* _What is expected_
Repeat the records exactly, with one exception: no images.

* _Raw data_
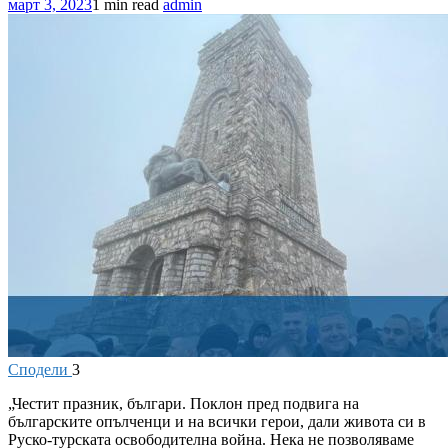
март 3, 2023
1 min read
admin
Сподели
3
„Честит празник, българи. Поклон пред подвига на
българските опълченци и на всички герои, дали живота си в
Руско-турската освободителна война. Нека не позволяваме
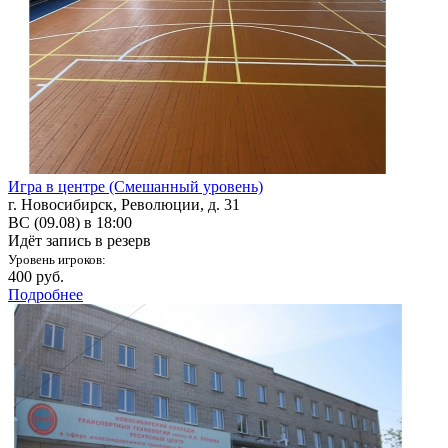
Игра в центре (Смешанный уровень)
г. Новосибирск, Революции, д. 31
ВС (09.08) в 18:00
Идёт запись в резерв
Уровень игроков:
400 руб.
Подробнее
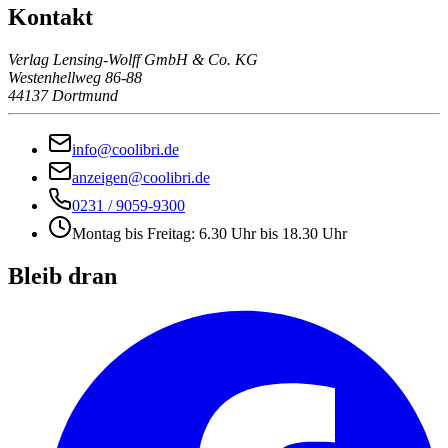
Kontakt
Verlag Lensing-Wolff GmbH & Co. KG
Westenhellweg 86-88
44137 Dortmund
info@coolibri.de
anzeigen@coolibri.de
0231 / 9059-9300
Montag bis Freitag: 6.30 Uhr bis 18.30 Uhr
Bleib dran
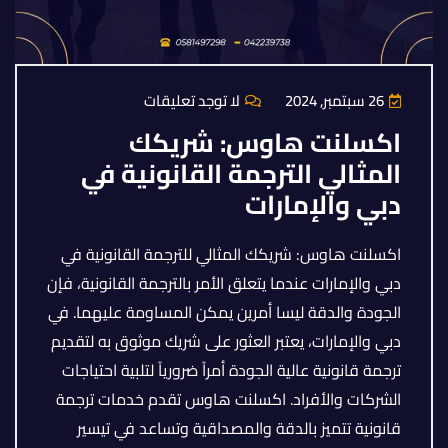
26 سبتمبر, 2024
لا توجد تعليقات
اكسلنت هاوس: شريكك
المثالي الترجمة القانونية في
دبي والإمارات
اكسلنت هاوس: شريكك المثالي للترجمة القانونية في
دبي والإمارات عندما يتعلق الأمر بالترجمة القانونية، فإن
الجودة والدقة ليسا أمرين يمكن المساومة عليهما. في
دبي والإمارات، يعتبر العثور على شريك موثوق به لتقديم
ترجمة قانونية عالية الجودة أمراً ضرورياً لتلبية احتياجات
الشركات والأفراد. اكسلنت هاوس تقدم خدمات ترجمة
قانونية تتميز بالدقة والمصداقية وتساعد في تيسير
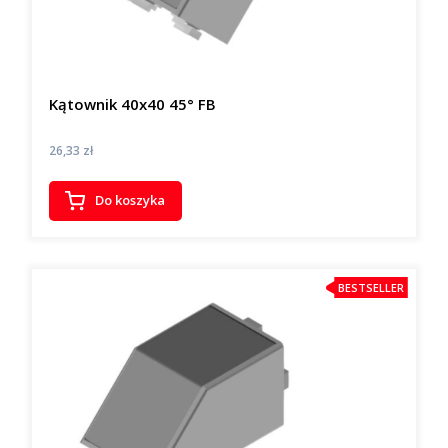
Kątownik 40x40 45° FB
Cena
26,33 zł
Do koszyka
BESTSELLER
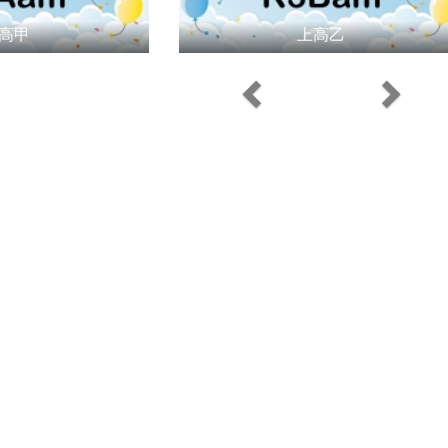
高甲
上高乙
Previous
Next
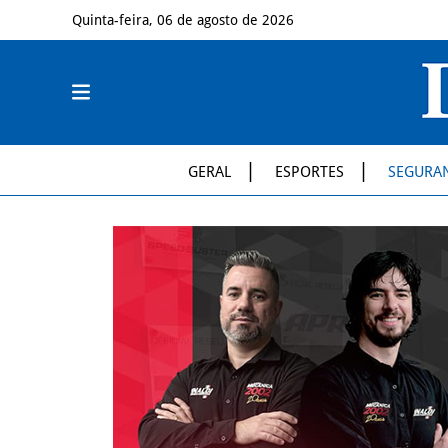
Quinta-feira, 06 de agosto de 2026
GERAL
ESPORTES
SEGURA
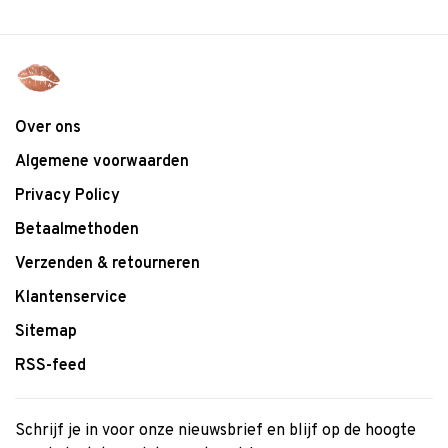
Over ons
Algemene voorwaarden
Privacy Policy
Betaalmethoden
Verzenden & retourneren
Klantenservice
Sitemap
RSS-feed
Schrijf je in voor onze nieuwsbrief en blijf op de hoogte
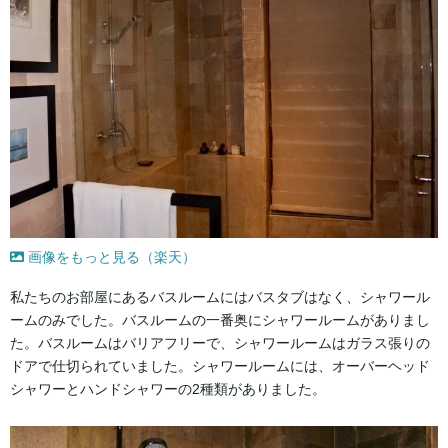
画像をもっと見る（楽天）
私たちのお部屋にあるバスルームにはバスタブはなく、シャワール
ームのみでした。バスルームの一番奥にシャワールームがありまし
た。バスルームはバリアフリーで、シャワールームはガラス張りの
ドアで仕切られていました。シャワールームには、オーバーヘッド
シャワーとハンドシャワーの2種類がありました。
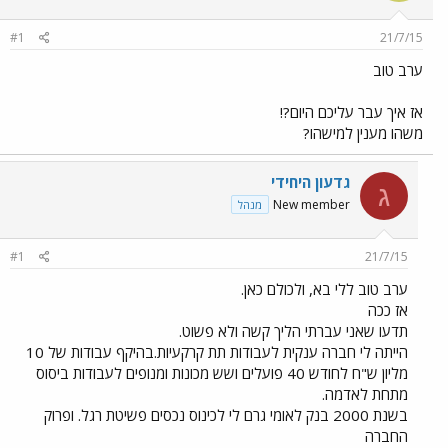
#1
21/7/15
ערב טוב
אז איך עבר עליכם היום?!
משהו מענין למישהו?
גדעון היחידי
ג
New member
מנהל
#1
21/7/15
ערב טוב ללי בא, ולכולם כאן.
אז ככה
תדעו שאני עברתי הליך קשה ולא פשוט.
הייתה לי חברה ענקית לעבודות תת קרקעיות.בהיקף עבודות של 10
מליון ש"ח לחודש 40 פועלים ושש מכונות ומנופים לעבודות ביסוס
מתחת לאדמה.
בשנת 2000 בנק לאומי גרם לי לכינוס נכסים פשיטת רגל. ופרוק
החברה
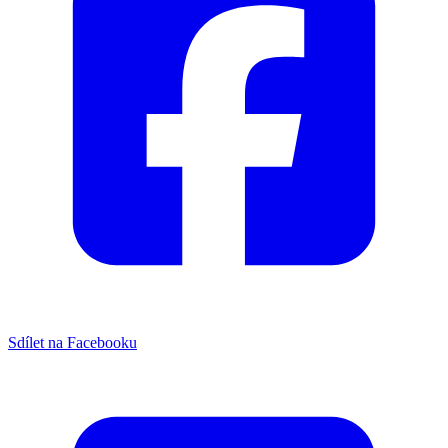
Sdílet na Facebooku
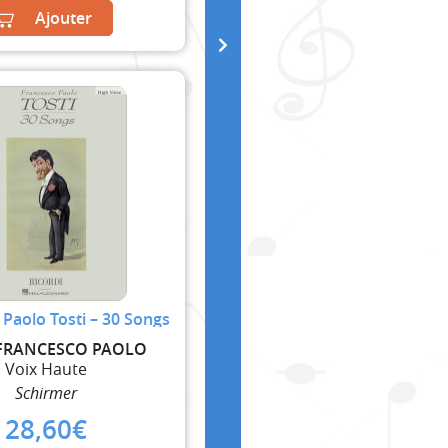
Ajouter
Paolo Tosti – 30 Songs
 FRANCESCO PAOLO
Voix Haute
Schirmer
28,60
€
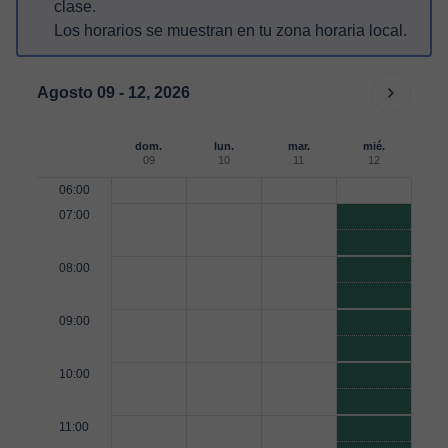
clase.
Los horarios se muestran en tu zona horaria local.
Agosto 09 - 12, 2026
dom.
lun.
mar.
mié.
09
10
11
12
06:00
07:00
08:00
09:00
10:00
11:00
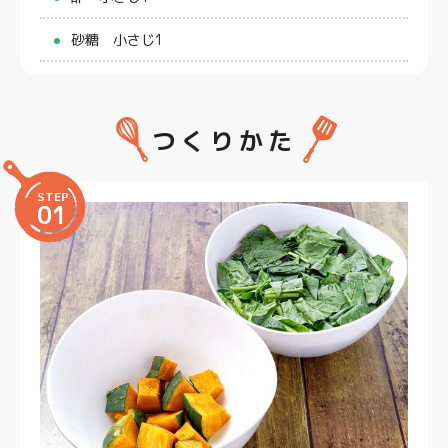
砂糖 小さじ1
つくりかた
STEP
01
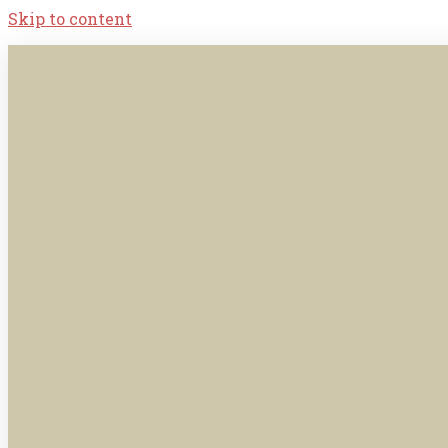
Skip to content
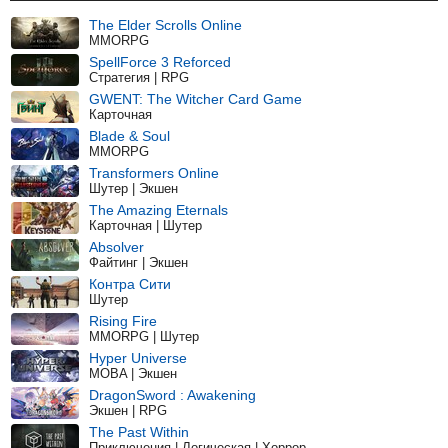
The Elder Scrolls Online
MMORPG
SpellForce 3 Reforced
Стратегия | RPG
GWENT: The Witcher Card Game
Карточная
Blade & Soul
MMORPG
Transformers Online
Шутер | Экшен
The Amazing Eternals
Карточная | Шутер
Absolver
Файтинг | Экшен
Контра Сити
Шутер
Rising Fire
MMORPG | Шутер
Hyper Universe
MOBA | Экшен
DragonSword : Awakening
Экшен | RPG
The Past Within
Приключения | Логическая | Хоррор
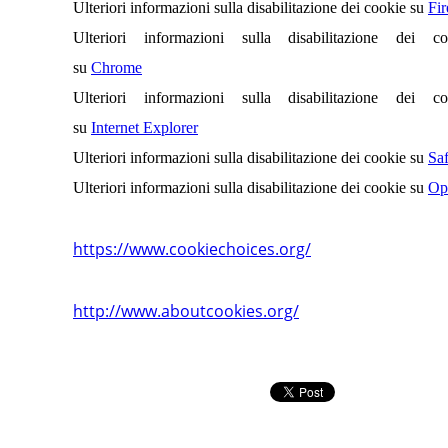
Ulteriori informazioni sulla disabilitazione dei cookie su
Fir
Ulteriori informazioni sulla disabilitazione dei co
su
Chrome
Ulteriori informazioni sulla disabilitazione dei co
su
Internet Explorer
Ulteriori informazioni sulla disabilitazione dei cookie su
Saf
Ulteriori informazioni sulla disabilitazione dei cookie su
Op
https://www.cookiechoices.org/
http://www.aboutcookies.org/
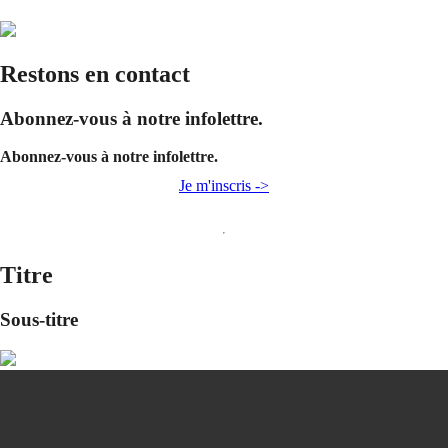
Restons en contact
Abonnez-vous à notre infolettre.
Abonnez-vous à notre infolettre.
Je m'inscris ->
Titre
Sous-titre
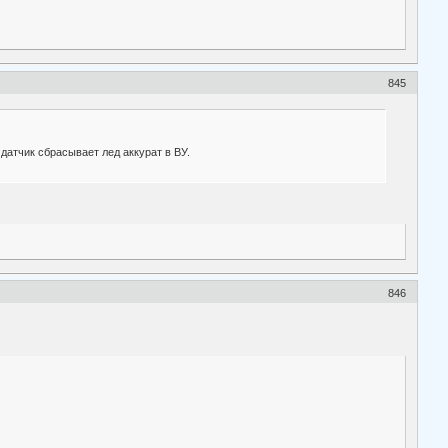
845
 датчик сбрасывает лед аккурат в ВУ.
846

* _Answer box_
март 3, 2023
1 min read
admin
Сподели
3
„Честит празник, българи. Поклон пред подвига на
българските опълченци и на всички герои, дали живота си в
Руско-турската освободителна война. Нека не позволяваме
Игра в центре (Смешанный уровень)
г. Новосибирск, Революции, д. 31
ВС (09.08) в 18:00
Идёт запись в резерв
Уровень игроков:
400 руб.
Подробнее
Kontakt
Verlag Lensing-Wolff GmbH & Co. KG
Westenhellweg 86-88
44137 Dortmund
info@coolibri.de
anzeigen@coolibri.de
0231 / 9059-9300
Montag bis Freitag: 6.30 Uhr bis 18.30 Uhr
Bleib dran
26 سبتمبر, 2024
لا توجد تعليقات
اكسلنت هاوس: شريكك
المثالي الترجمة القانونية في
دبي والإمارات
اكسلنت هاوس: شريكك المثالي للترجمة القانونية في
دبي والإمارات عندما يتعلق الأمر بالترجمة القانونية، فإن
الجودة والدقة ليسا أمرين يمكن المساومة عليهما. في
دبي والإمارات، يعتبر العثور على شريك موثوق به لتقديم
ترجمة قانونية عالية الجودة أمراً ضرورياً لتلبية احتياجات
الشركات والأفراد. اكسلنت هاوس تقدم خدمات ترجمة
قانونية تتميز بالدقة والمصداقية وتساعد في تيسير
Kątownik 40x40 45° FB
Cena
26,33 zł
Do koszyka
BESTSELLER
高甲
上高乙
Previous
Next
Quinta-feira, 06 de agosto de 2026
GERAL
ESPORTES
SEGURA
Over ons
Algemene voorwaarden
Privacy Policy
Betaalmethoden
Verzenden & retourneren
Klantenservice
Sitemap
RSS-feed
Schrijf je in voor onze nieuwsbrief en blijf op de hoogte
画像をもっと見る（楽天）
私たちのお部屋にあるバスルームにはバスタブはなく、シャワール
ームのみでした。バスルームの一番奥にシャワールームがありまし
た。バスルームはバリアフリーで、シャワールームはガラス張りの
ドアで仕切られていました。シャワールームには、オーバーヘッド
シャワーとハンドシャワーの2種類がありました。
#1
21/7/15
ערב טוב
אז איך עבר עליכם היום?!
משהו מענין למישהו?
גדעון היחידי
ג
New member
מנהל
#1
21/7/15
ערב טוב ללי בא, ולכולם כאן.
אז ככה
תדעו שאני עברתי הליך קשה ולא פשוט.
הייתה לי חברה ענקית לעבודות תת קרקעיות.בהיקף עבודות של 10
מליון ש"ח לחודש 40 פועלים ושש מכונות ומנופים לעבודות ביסוס
מתחת לאדמה.
בשנת 2000 בנק לאומי גרם לי לכינוס נכסים פשיטת רגל. ופרוק
החברה
Sdílet na Facebooku
Ajouter
Paolo Tosti – 30 Songs
 FRANCESCO PAOLO
Voix Haute
Schirmer
28,60
€
clase.
Los horarios se muestran en tu zona horaria local.
Agosto 09 - 12, 2026
dom.
lun.
mar.
mié.
09
10
11
12
06:00
07:00
08:00
09:00
10:00
11:00
砂糖 小さじ1
つくりかた
STEP
01
Skip to content
The Elder Scrolls Online
MMORPG
SpellForce 3 Reforced
Стратегия | RPG
GWENT: The Witcher Card Game
Карточная
Blade & Soul
MMORPG
Transformers Online
Шутер | Экшен
The Amazing Eternals
Карточная | Шутер
Absolver
Файтинг | Экшен
Контра Сити
Шутер
Rising Fire
MMORPG | Шутер
Hyper Universe
MOBA | Экшен
DragonSword : Awakening
Экшен | RPG
The Past Within
Приключения | Логическая | Хоррор
Ulteriori informazioni sulla disabilitazione dei cookie su
Fir
Ulteriori informazioni sulla disabilitazione dei co
su
Chrome
Ulteriori informazioni sulla disabilitazione dei co
su
Internet Explorer
Ulteriori informazioni sulla disabilitazione dei cookie su
Saf
Ulteriori informazioni sulla disabilitazione dei cookie su
Op
https://www.cookiechoices.org/
http://www.aboutcookies.org/
Restons en contact
Abonnez-vous à notre infolettre.
Abonnez-vous à notre infolettre.
Je m'inscris ->
Titre
Sous-titre
845
 датчик сбрасывает лед аккурат в ВУ.
846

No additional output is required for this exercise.